Tuesday, January 29, 2019

Saturday 31 October 1998 – Renner's Grill

It's like, I don't know, a while since I wrote last. That's the thing about time—you can just leave it alone and it'll do its work without you. Very much unlike people—we can't leave anything alone. I mean, you can, but it'll go to hell. That's essentially one definition of hell—that which is neglected. To be a good Christian it takes constant, never-flagging, unrelenting, narrow-minded, psychopathic maintenance. The scriptures must be repeated endlessly; but that goes for anything—any conviction, like “art is good,” or “I'm a fine person.” Neglect of any convictions, any information, even—your own history, your past, even—and you'll lose it. Hell, if you don't keep repeating the most basic things to yourself—your phone number, your address, even your name and birthdate—you'll forget it. That's the definition of hell, maybe—not the creeping sexual and intoxication and forgetting urges, but the mold growing on even your basic convictions, the cobwebs around what you've always taken for granted, but what no longer functions, due to neglect.

I'm at a place I've never visited before—never saw it until today. Tucked into the west suburbs on a tiny commercial strip, it's an old bar that serves food, including Saturday morning breakfast—and a good breakfast, too. I don't even remember the name—I'll look when I leave and write it on the top of this entry. A good looking diner is across the street, but it was cock full of yuppies, so I came over here with the real people—like this excellent traveling salesman sitting next to me at the bar drinking a red colored cocktail and eating a bloody steak.

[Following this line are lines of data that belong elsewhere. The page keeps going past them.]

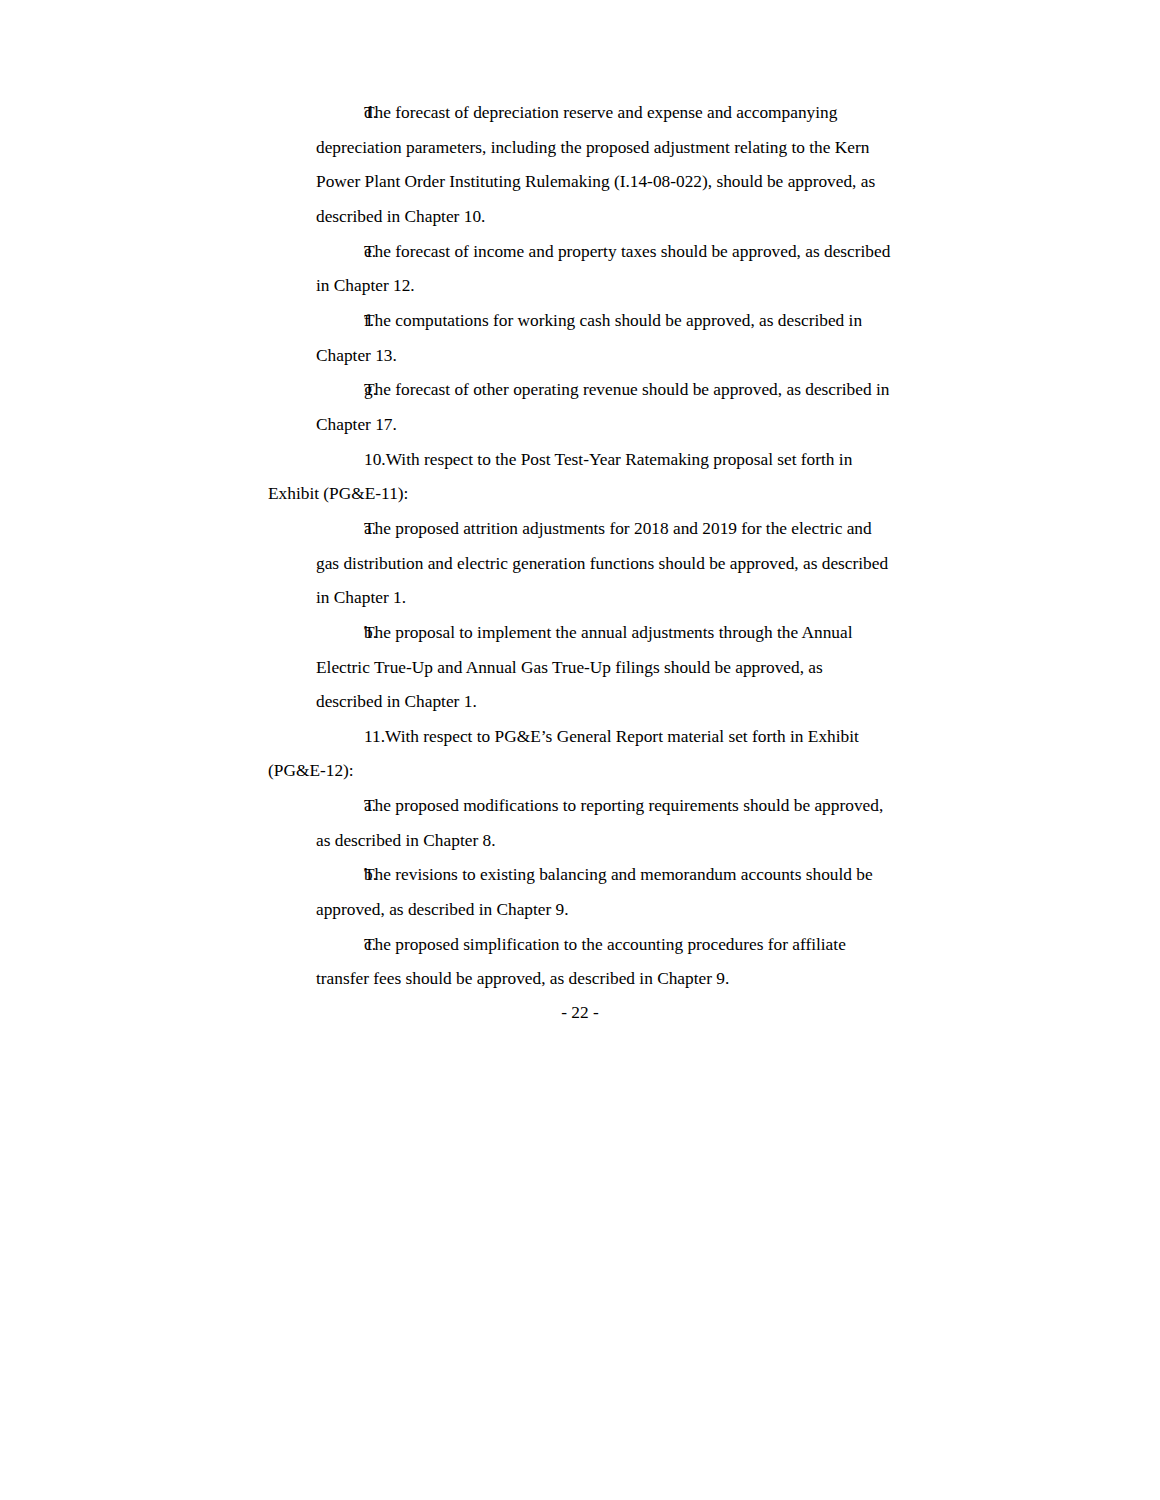d. The forecast of depreciation reserve and expense and accompanying depreciation parameters, including the proposed adjustment relating to the Kern Power Plant Order Instituting Rulemaking (I.14-08-022), should be approved, as described in Chapter 10.
e. The forecast of income and property taxes should be approved, as described in Chapter 12.
f. The computations for working cash should be approved, as described in Chapter 13.
g. The forecast of other operating revenue should be approved, as described in Chapter 17.
10. With respect to the Post Test-Year Ratemaking proposal set forth in Exhibit (PG&E-11):
a. The proposed attrition adjustments for 2018 and 2019 for the electric and gas distribution and electric generation functions should be approved, as described in Chapter 1.
b. The proposal to implement the annual adjustments through the Annual Electric True-Up and Annual Gas True-Up filings should be approved, as described in Chapter 1.
11. With respect to PG&E’s General Report material set forth in Exhibit (PG&E-12):
a. The proposed modifications to reporting requirements should be approved, as described in Chapter 8.
b. The revisions to existing balancing and memorandum accounts should be approved, as described in Chapter 9.
c. The proposed simplification to the accounting procedures for affiliate transfer fees should be approved, as described in Chapter 9.
- 22 -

It's a dark place—very dark, with red lampshades on the lights over the bar, and the corners probably obscured. It's not that old, but it's as good as a place as you'll ever find in the suburbs. Too bad about the TV and the lottery machines.

It's a good time to start a completely new start completely new start completely new, without any reference to the past, 100% uninfluenced by anything that has come before—a completely severed, sterile, cauterized, lopped off—sorry! I'm just trying to get some momentum. The reason to have a fresh start is so you don't have to refer to anything in the past—because that takes work—so it's easier for me to write than it is to read and make sense of what I've written. I know that makes you think—“Well, what about the reader?!” Yeah, well, it's a good thing this is my super secret private journal, and not for publication—as if anyone would want to!

Not me—that's for sure—unless, of course, I found it somewhere—not knowing who it belonged to—then I might be intrigued. Especially if it contained “good stuff.” And just what is “good stuff?” Well, I guess it'd be anything that the person writing the journal would be mortified to have anyone read—even someone not acquainted. I wonder why that is? I guess because we're talking about sex—what else? There's plenty of private stuff—but the fascination of reading someone's bowel movement diary would wear off pretty rapidly. Oh my, now that I think of it, isn't that exactly what this is? I've been calling it The Lobster Bible, but maybe I should change the name to “The Bowel Movement Diary”—or else start writing some interesting shit. If I am going to call it anything “bible” I should at least read over my own scriptures and learn something.